Election polls workers 2018

Election night poll workers haul completed ballots into the Athens County Board of Elections Tuesday evening. Photo by Conor Morris.

Athens County voters stuck with the status quo this week in the election of county officeholders and ballot measures, according to unofficial election results.

About 1,500 provisional ballots had yet to be counted in Athens County as of Wednesday morning, according to Board of Elections Director Debbie Quivey. That could be enough to alter the outcome of the Athens County auditor’s race.

Jill Thompson, a Republican who has held the auditor’s seat for the past 18 years, was re-elected in a close race against Democrat and retired Athens County Deputy Auditor Dave Owen. Thompson received 51 percent of the votes (10,743 votes) and Owen received 49 percent (10,320 votes), though the final votes have not yet been counted.

 Thompson said Wednesday morning that she feels confident about her re-election.
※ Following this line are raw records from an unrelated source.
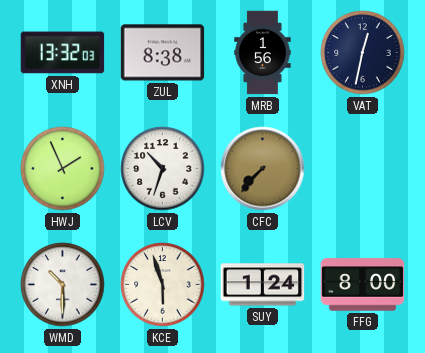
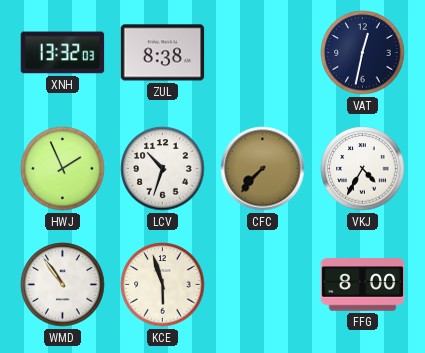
MRB: 1:56 -> none
VKJ: none -> 4:35
WMD: 10:30 -> 10:54
SUY: 1:24 -> none
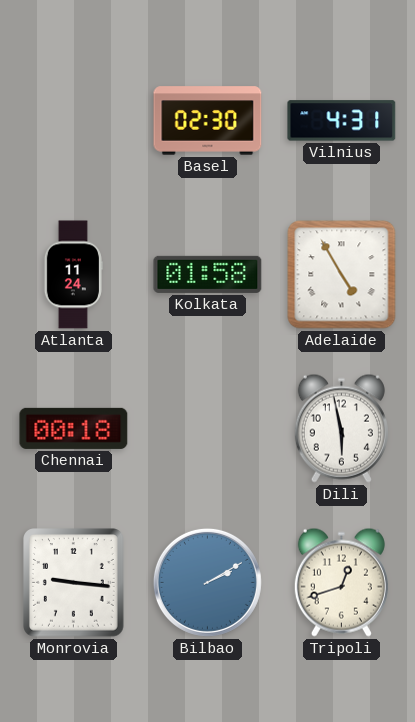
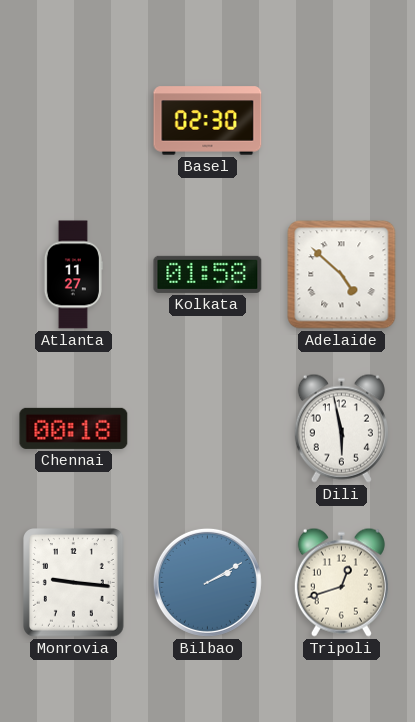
Vilnius: 4:31 -> none
Atlanta: 11:24 -> 11:27
Adelaide: 4:55 -> 4:52
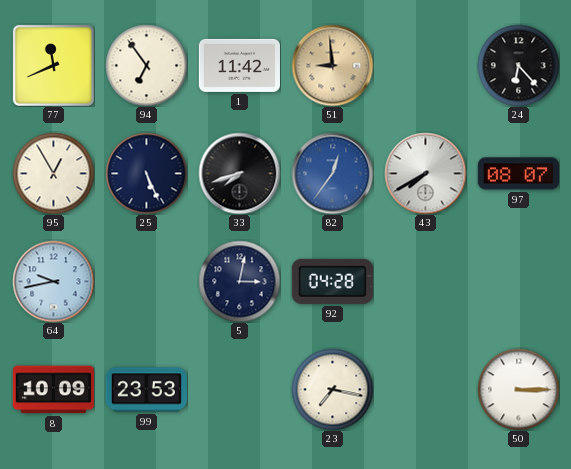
She didn’t seem surprised by the closeness of the race. “I was running against a former employee,” Thompson said (she and Owen have worked together in the Auditor’s Office). “...I was determined from the beginning, running on my merits, running on a positive campaign… trying to be supportive of a former employee,” she said.

“We worked really hard and are dedicated to… doing the very best that we can,” Thompson said. “At the end of the day, my goal is to put Athens County first… We’re going to keep doing what we’re doing.”

Should Owen come out on top when the final votes are counted, Thompson said she will “certainly congratulate my opponent,” but said the numbers show that her campaign did well. “It appears, on a first cursory look, I’m the only Republican who won in Athens County,” Thompson said. “… I am very blessed.”

Acting Treasurer and local business owner Ric Wasserman, a Democrat, won the county treasurer’s seat with a whopping 61.54 percent of the vote (12,816 votes) in the unofficial election results. His opponent, retired business owner and former Athens City Auditor Gary Van Meter, a Republican, earned 38.46 percent of the vote (8,008 votes).

“I couldn’t be happier,” Wasserman said in an interview at the Pigskin Bar & Grille in Athens (which he owns) Tuesday night after 100 percent of the votes had been counted. “I’ve been waiting for this moment for a really long time. I love my job; I love waking up every morning and working for the people of Athens County, and I can’t wait to do it for the next three years.”

Wasserman said his next step as county treasurer will be to continue what he’s been doing, and keep trying to collect delinquent taxes in the county.

“And the land bank’s going to make a huge impact,” Wasserman added, “on the villages up north especially, but also in the other parts of the county over the next seven years. We’ve got another year and a half of money to tear down properties, and we’re just going to go after it as much as we can.”

In the county commissioner race, incumbent Lenny Eliason, a Democrat who has held the seat since August 1998, was re-elected with a significant majority of 65.25 percent of the vote (13,056 votes). Challenger Bill Hayes, an independent and Meigs County native, earned 34.75 percent (6,953 votes).

In a brief statement Wednesday morning, Hayes said he’s already working on his campaign for the next election. “I am running again in 2020,” Hayes promised, adding that “we are ready to start fundraising.”

Outside the Athens County Board of Elections office Tuesday night, after 90 percent of the votes had been counted, Eliason thanked voters for their support. “It was a long election cycle, a good campaign, and today’s the day we learned our fate, and it came out very positive,” Eliason said. “I want to thank everyone that supported me all of these years.”

Asked whether he plans to run for re-election again or retire, Eliason said, “You never know. That’s one of the things, you just have to see how you are at the time it comes.”

On the ballot issues, Athens County voters supported both the 0.5-mill renewal levy for Athens County Emergency Medical Services, and the 0.3-mill replacement levy for the Athens City-County Health Department. The EMS levy measure was overwhelmingly approved by 72.51 percent of voters (14,687 votes), while just 27.49 percent (5,568 votes) opposed the measure. The City-County Health Department Levy was approved by 66.57 percent of voters (13,668 votes), with only 33.43 percent (6,863 votes) in opposition.

The EMS levy would run for five years and raise around $490,000 every year, while the Health Department levy would raise around $321,000 annually. Both levies will help these agencies continue to provide essential services with direct benefits to a wide cross-section of Athens County residents.